Kernel routing tables could be managed using standard
tools provided in iproute2 (ip command) & net-tools(route, netstat etc)
packages. Where the iproute2 package uses NETLINK sockets to talk to the
kernel, and the net-tools package uses IOCTLS.
As you know, NETLINK is an extension of generic socket
framework (I will discuss about it in a separate article). NETLINK_ROUTE is the
netlink message type used to link the admin commands to the routing subsystem.
The most important rtnetlink routing commands and corresponding kernel handlers
are noted below.
RTM_NEWROUTE => inet_rtm_newroute()
RTM_DELROUTE => inet_rtm_delroute()
RTM_GETROUTE => inet_dump_fib()
Similarly, socket IOCTLS uses the following commands
#define SIOCADDRT 0x890B /* add routing table entry */
#define SIOCDELRT 0x890C /* delete routing table entry */
#define SIOCRTMSG 0x890D /* call to routing system */
ip_rt_ioctl() is the kernel handler for all these IOCTL
commands.
Now lets discuss two well known extensions of routing, Policy
based routing & multipath routing.
Policy based routing
What
is it?
As we discussed, there will be only two FIB tables
(LOCAL and MAIN) created at network stack boot time.

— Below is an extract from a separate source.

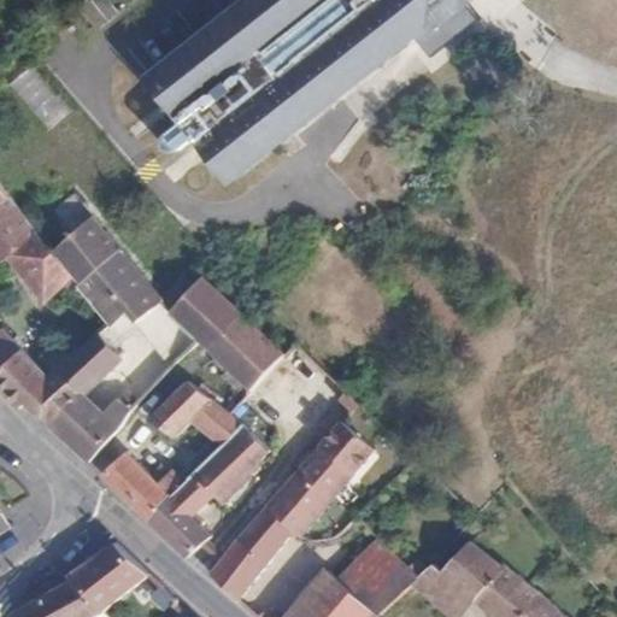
[(616,0),(248,0),(144,84),(178,127),(164,139),(162,142),(160,148),(163,153),(168,156),(175,156),(191,142),(225,186),(428,24),(434,21),(421,1),(418,0),(616,0)]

Policy routing is a feature which
allows us to create up to 255 routing tables. This extends the control and
flexibility in the routing decisions. Admin have to attach every table with a specific 'rule', so that when a packet arrives in routing framework, it searches for a matching rule and the corresponding table will be picked for route lookup (fib_rules_lookup() is the
API to do this). See the example below, with that, any packet comes with 'tos' value
0x02 will hit routing table 190 in route lookup.

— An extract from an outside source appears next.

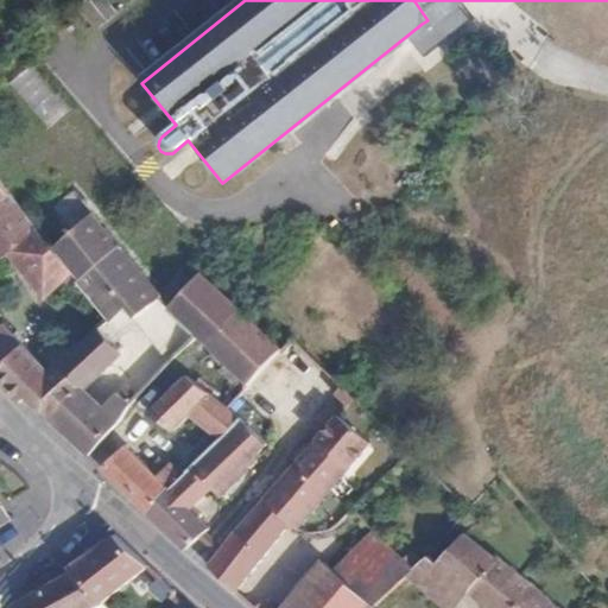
[(467,1),(464,0),(412,0),(415,1),(428,20),(422,24),(429,32),(451,13),(467,1)]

/* add a rule for a table 190 */
# ip rule add tos 0x02 table 190
/* now add a route entry to this table*/
# ip route add 192.168.1.0/24 dev eth0 table 190
A fib rule is represented using struct fib_rule,
struct fib4_rule {
struct
fib_rule common;
u8 dst_len;
u8 src_len;
u8 tos;
__be32 src;
__be32 srcmask;
__be32 dst;
__be32 dstmask;
......................
please find the complete structure definition at net/ipv4/fib_rules.h
......................
};
How to enable policy routing?
CONFIG_IP_MULTIPLE_TABLES must be SET in make menuconfig
to enable policy routing.
Multipath routing
What
is it?
Multipath routing allows us to add more than one
nexthop to a single route. Admin can assign weight for each of the next hop
using 'ip route' command as below
/* the network 10.1.1.0 could be reached
via both 10.10.10.1 and 172.20.20.1, where the weights are 2 and 4 resp. */
#ip route add 10.1.1.0/24 nexthop via
10.10.10.1 weight 2 nexthop via 172.20.20.1 weight 4.

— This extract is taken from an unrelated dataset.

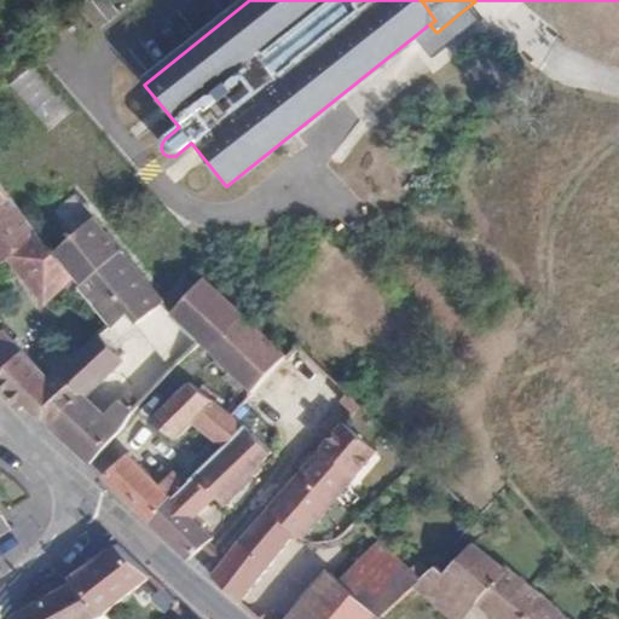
[(10,87),(50,125),(69,104),(28,67),(10,87)]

As you might have noticed, the 'struct fib_info' (a
route entry in kernel) is having two important fields for the nexthop, the
'fib_nhs' and 'struct fib_nh[0]'. where the former carries the number of
nexthops of this route and latter is the array of those nexthops.
struct fib_nh {
struct
net_device *nh_dev;
struct
hlist_node nh_hash;
struct fib_info *nh_parent;
unsigned int nh_flags;
unsigned char nh_scope;
#ifdef CONFIG_IP_ROUTE_MULTIPATH
int nh_weight;
int nh_power;
#endif
#ifdef CONFIG_IP_ROUTE_CLASSID
__u32 nh_tclassid;
#endif
int nh_oif;
__be32 nh_gw;
__be32 nh_saddr;
int nh_saddr_genid;
struct rtable
__rcu * __percpu *nh_pcpu_rth_output;
struct rtable
__rcu *nh_rth_input;
struct
fnhe_hash_bucket *nh_exceptions;
......................
please find the
complete structure definition at include/net/ip_fib.h
......................
};
When this feature is enabled (CONFIG_IP_ROUTE_MULTIPATH
during 'make menuconfig') in kernel, fib_select_multipath() must be the kernel
API used to select a nexthop for the given destination.
Okay! Now what is the
roll of the routing protocols?
The routing protocols like OSPF, RIP, BGP, EGP etc. runs as user space daemons to configure the above tables dynamically. They
play an inevitable roll in the internet nodes to handle thousands of routes, where static configuration is almost impossible.
With this I wind up the discussion. Hope it helps you to look into the routing subsystem to dig further.